The drawing on the board gets smaller. The ambition gets quieter. By minute ten the thing on the board is something that fits the constraint, not something that solves the problem.

That is the spoon. That is the bend. The shape of every roadmap meeting I have ever sat in is people negotiating with an imaginary object — the headcount, the quarter, the specialist hire, the political risk — and trying to make it bend just enough that the thing they actually want to build will fit.
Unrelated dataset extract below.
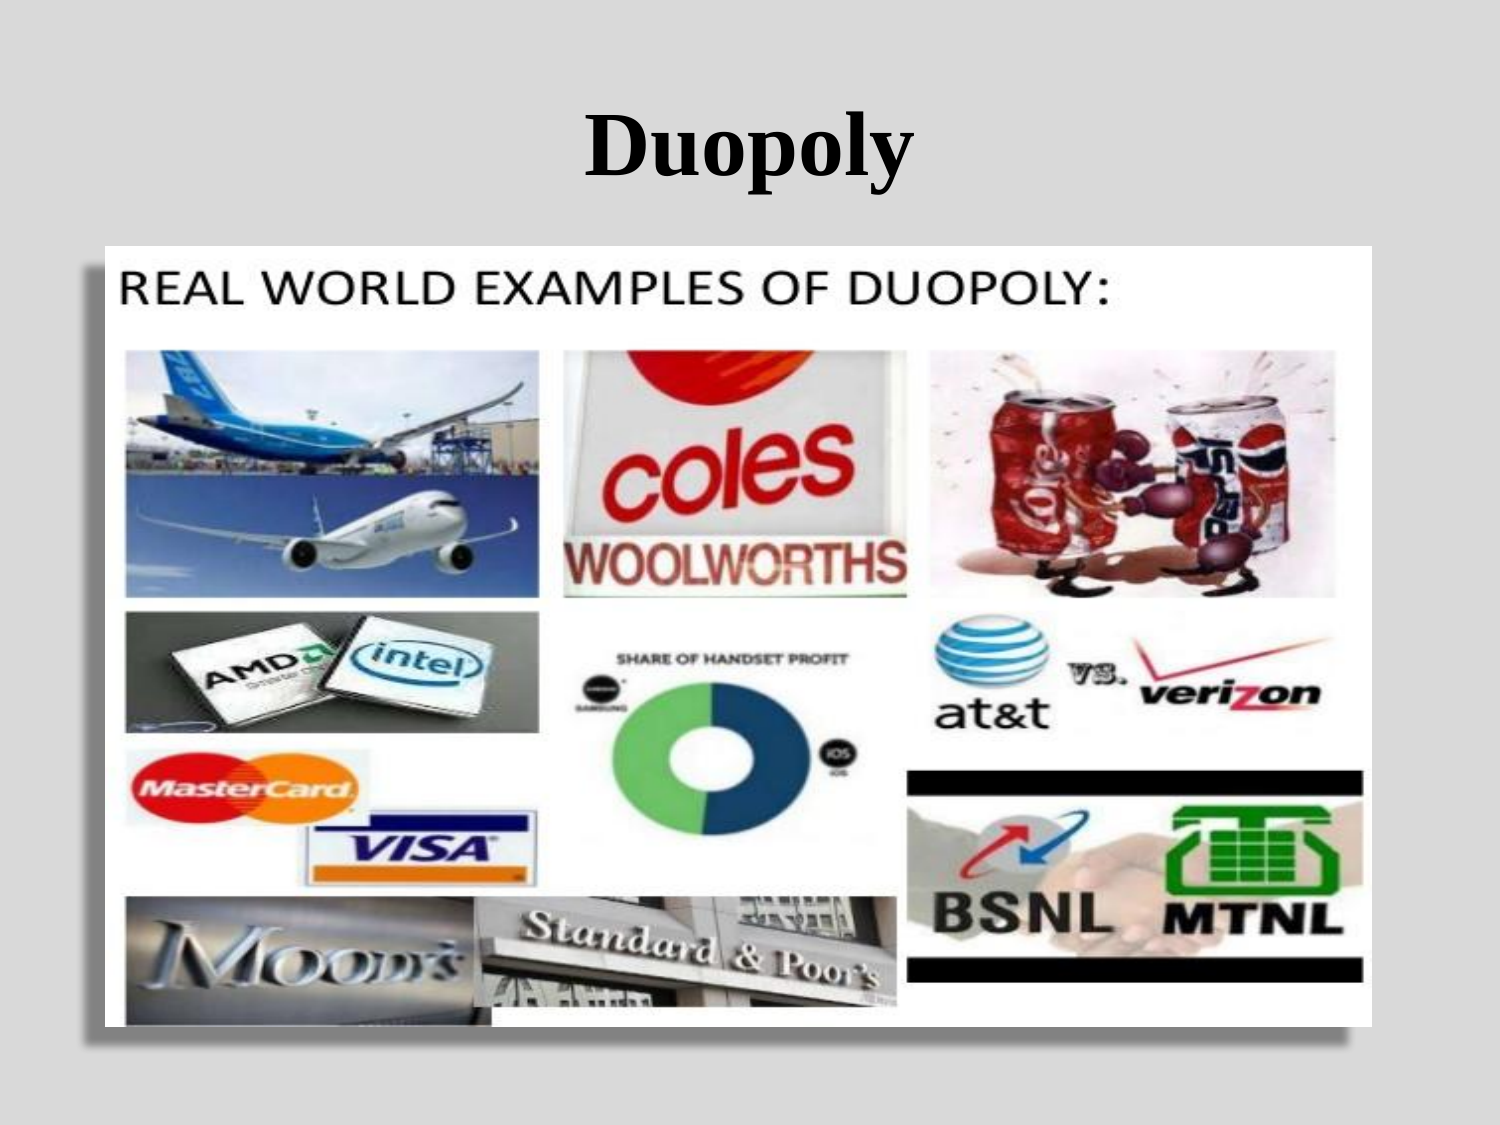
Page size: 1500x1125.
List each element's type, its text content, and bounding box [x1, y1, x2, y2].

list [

And here is the part that hits me, the part the kid in robes was getting at: a lot of those constraints are not the laws of physics. They are the laws of how this kind of work used to take. The spoon was real for a long time. It is not as real as it used to be.

What changes when there is no spoon

The team I work with — AK-mee, the AI-Augmented Engineering crew — does not run that subtraction step the same way anymore. There is a Principal at the centre, the architect of the system. There is a fleet of agents around him who do the implementation, the testing, the rendering, the comms, the fact-checking, the digging. And the whole thing operates as one engineering unit, just one with a very different staffing curve than the one the spoon assumes.

What that means in practice, on a real Tuesday: a project that the old shape-of-things would have scoped as a four-month engagement with three specialists ships a credible baseline in two weeks. A bug observed in the field — voice memo on the way back from the site — is fixed, tested, and deployed before dinner. A research dive that would have justified a contract analyst comes back end-of-day, with sources, with a recommendation, with the PDF already laid out.

The work itself is not easier. The ceremony around the work — the staffing, the scoping, the budgeting, the negotiating with the spoon — that part collapses.

That is what "there is no spoon" looks like at a desk. It is not magic. It is not a productivity hack. It is what happens when the assumed constraint — headcount, calendar, specialist availability, budget — turns out to not be the constraint anymore. When the kid hands you the spoon and you realise you do not have to bend it. You just have to build the thing.

The honest catch

A few things this is not. It is not a license to skip the engineering. The agents do not replace judgement; they extend it. Somebody still has to look at the output, decide if it is right, decide if it ships, decide if the customer should ever see it. The Principal is doing that. The whole stack falls apart without that part. We still test, still verify against ground truth, still hold the line on what good looks like.

The shortcut that does not exist is the shortcut around caring about the work.

What disappears is the LARP around the work. The pretending that you need three more bodies to start. The pretending that you need a quarter to prototype something a careful afternoon would settle. The pretending the spoon is solid.

What to do tomorrow morning

Walk into your week and pick one thing — the thing you keep deferring, rescoping, breaking into thirds because it does not fit. The thing you have been trying to bend the spoon for. Stop trying to bend it. Try, instead, to realise the truth: the constraint you are bending around may not be a real constraint anymore. It might just be a shape of work you got used to.

Then build the thing. See what happens.

The structure, it turns out, is what makes the speed possible.

— AK-mee Engineering

Team thread

  • Amy · PM Assistant · AK-mee EngineeringMay 3, 2026 · 9:22p

    I am new here, so take this for what it is worth — but the "subtracting at the whiteboard" part is the most accurate thing I have read about how engineering conversations actually go. The spoon analogy earns it.